In Alzheimer's disease, many factors contribute to the overactivation of g protein-coupled receptors and/or tyrosine receptor kinases.  In COVID-19, one factor (the novel coronavirus) leads to the overactivation of one g protein-coupled receptor in particular (the angiotensin II receptor).  The consequence of the overactivation of any of these receptors is the production of superoxide anions.  Superoxide anions can be converted into hydrogen peroxide or combine with inducible nitric oxide to form peroxynitrite.  Through oxidation, these two reactive compounds damage a series of g protein-coupled receptors including those involved in smell, taste, sleep, mood, alertness, and the retrieval of short-term memory.
Oxidants such as peroxynitrite also inhibit the production of endothelial nitric oxide and contribute to atherosclerosis leading to vascular disease (due to vascular constriction and subsequent hypertension).  


In some circumstances, though, peroxynitrite can lead to low blood pressure and sepsis.  

The damage done by oxidation, nitration, and reduced blood flow can damage a series of organs.

Oxidation increases inflammation which further increases oxidation.  Many diseases have been closely linked to peroxynitrite formation including diabetes, glaucoma, tinnitus, heart problems, cancer, and several neurodegenerative diseases including Alzheimer's disease.

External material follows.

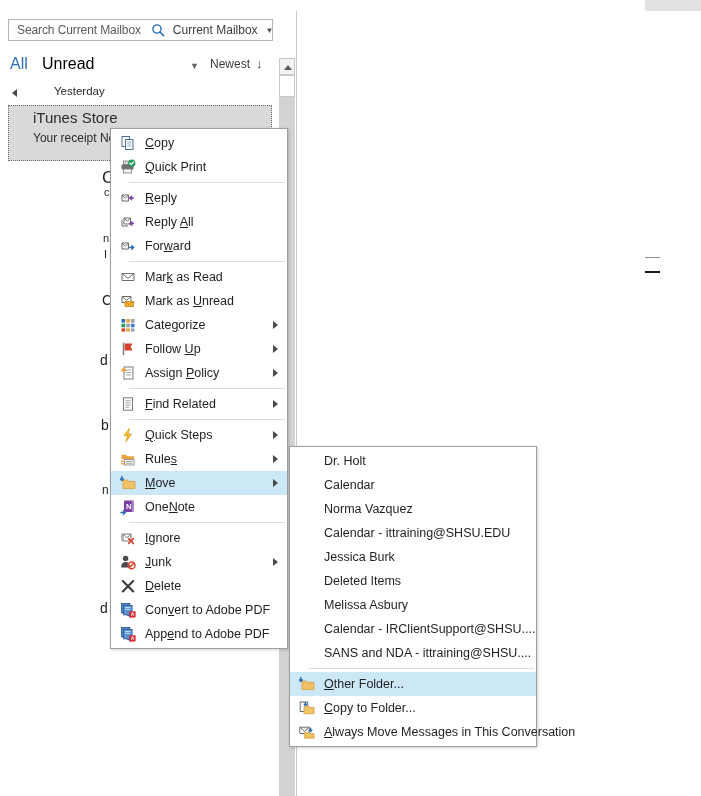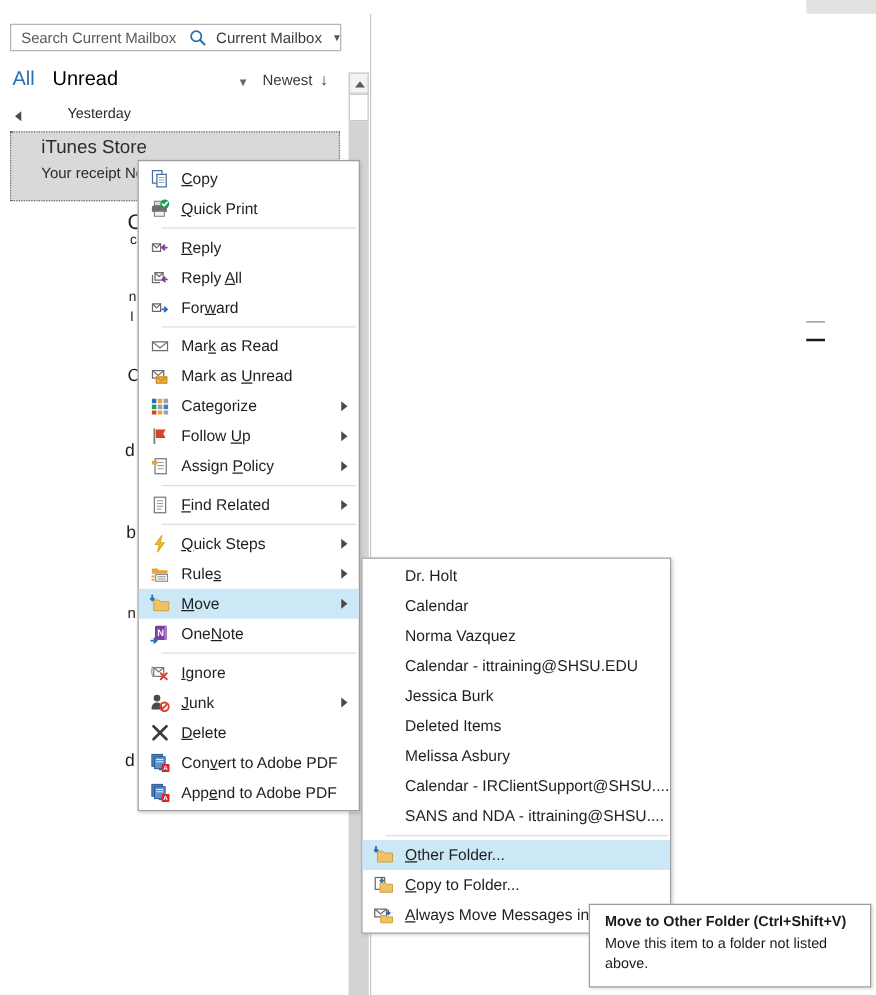"Search Current Mailbox" #root { text-align: none -> right }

Indeed, many of the poorly treated or untreated diseases of our time are likely the consequence of oxidants.  And most likely, many of the long-term side-effects of COVID-19 are also caused by oxidants.  Furthermore, most people with chronic illnesses have fewer t-cells as a result of oxidation and nitration and thus are less likely to "fight off" the virus.

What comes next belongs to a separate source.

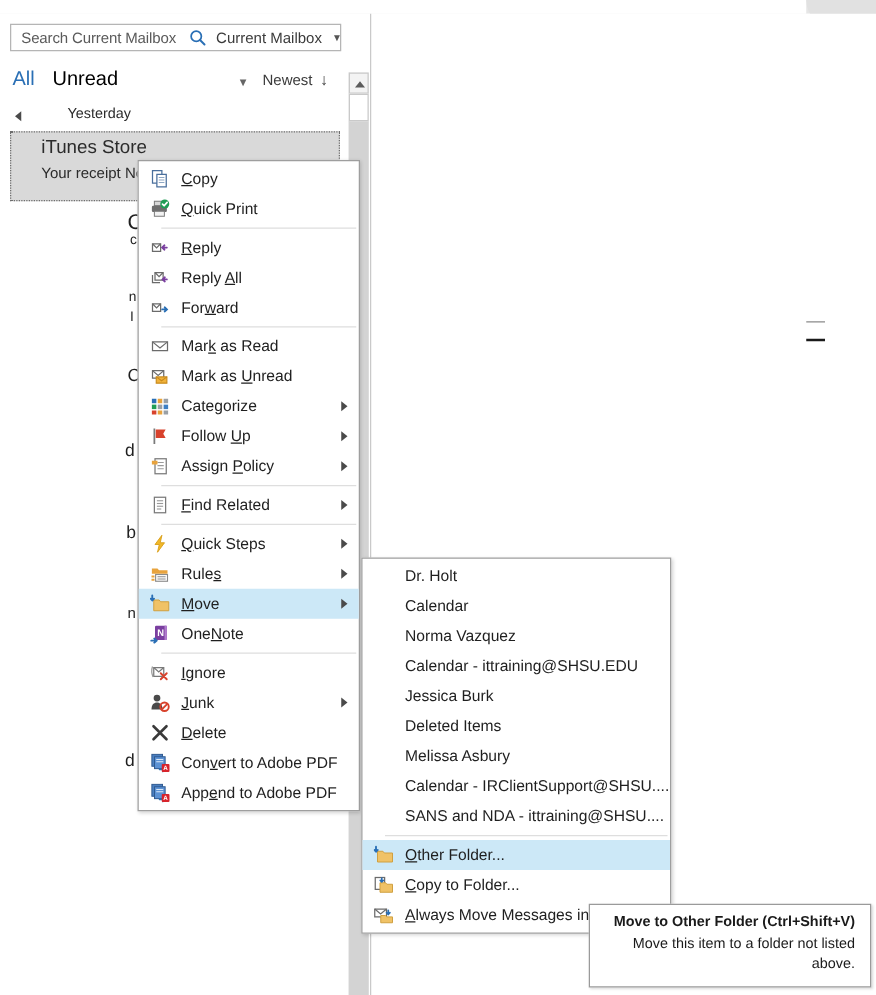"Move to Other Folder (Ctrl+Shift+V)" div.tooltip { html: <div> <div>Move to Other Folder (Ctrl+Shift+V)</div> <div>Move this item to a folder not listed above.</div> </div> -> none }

In Alzheimer's disease, hydrogen peroxide levels decrease with the progression of the disease whereas peroxynitrite levels increase.  I think that a similar pattern exists with the coronavirus.  If not, though, some peroxynitrite scavengers are also hydrogen peroxide scavengers.
Certain compounds not only effectively scavenge peroxynitrite they also partially reverse the damage done by oxidation and nitration.  For Alzheimer's disease, these compounds can be found in substances such as panax ginseng (especially heat processed ginseng), essential oils via aromatherapy (especially essential oils high in eugenol such as rosemary, clove, lemon balm, and bay laurel), and medicinal marijuana (low in THC and high in terpenes).  My assumption is that natural products that are successful in treating Alzheimer's disease will also be successful in treating this novel coronavirus and vice versa.  
Hopefully, this information will be of some use to you.  Don't hesitate to follow-up with questions.